On Wednesday, 2 December, Trump made “the most important speech I’ve ever given,” outlining instance after instance of probable fraud, and undoubted vote discrepancies that ought to put the election in question. The speech was the statesman’s case for his main effort, the one focused on honest government, rescuing the Republic, and securing America’s future.
But when I listened with my ears, I noticed that Trump barely mentioned the probable source of the most deeply embedded and pervasive vote manipulation in at least four of the battleground states. He made almost no reference to Dominion and Smartmatic.
I don’t think that’s because their effect is minimal or too hard to establish. It’s certainly not because there is no reason to be concerned about their potential connection to foreign influence.
But it may be because Trump’s pattern is to respond to attacks and threats with sauce-serving symmetry.
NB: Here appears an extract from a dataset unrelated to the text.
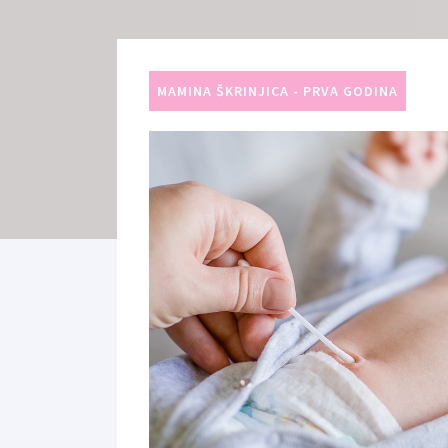
MAMINA ŠKRINJICA - PRVA GODINA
If Trump has been doing what he’s had every means to do for the last two years, and apparently the will to do – based on his E.O. of 2018 – it’s very possible it won’t be the American public he informs of his findings first.
Oddly enough, someone at Twitter posted a thread on Thursday with a meditation on the “Battle Hymn of the Republic” and the verses of Julia Ward Howe’s lyrics for it.
I’ve had it running in my head ever since, and it’s a fitting theme for Trump’s lightly-sauced option as it occurs to me. There’s no saying how or if it could be done between now and January; this is one possibility.
There is a transition process underway, in which Joe Biden has started to receive daily intelligence briefings. As all departing administrations do – as Obama’s did with Trump – Trump’s is likely to send special briefers for intelligence and national security topics.
Not all departing administrations visit presidents-elect to brief them on “dossiers” purporting to detail their associates’ compromising interactions with the agents of foreign powers. But Obama’s visited Trump for that purpose. If tracking the massive attack on the 2020 vote nailed Joe Biden’s associates, we may imagine the Trump administration will be rolling those associates up before visiting Biden, with stacks of evidence waiting in courthouses.
And when the Trump detail sets out for that visit to Biden, my bet, if I were a betting sailor, would be on one man leading it: Lieutenant General Michael Flynn, U.S. Army (Ret).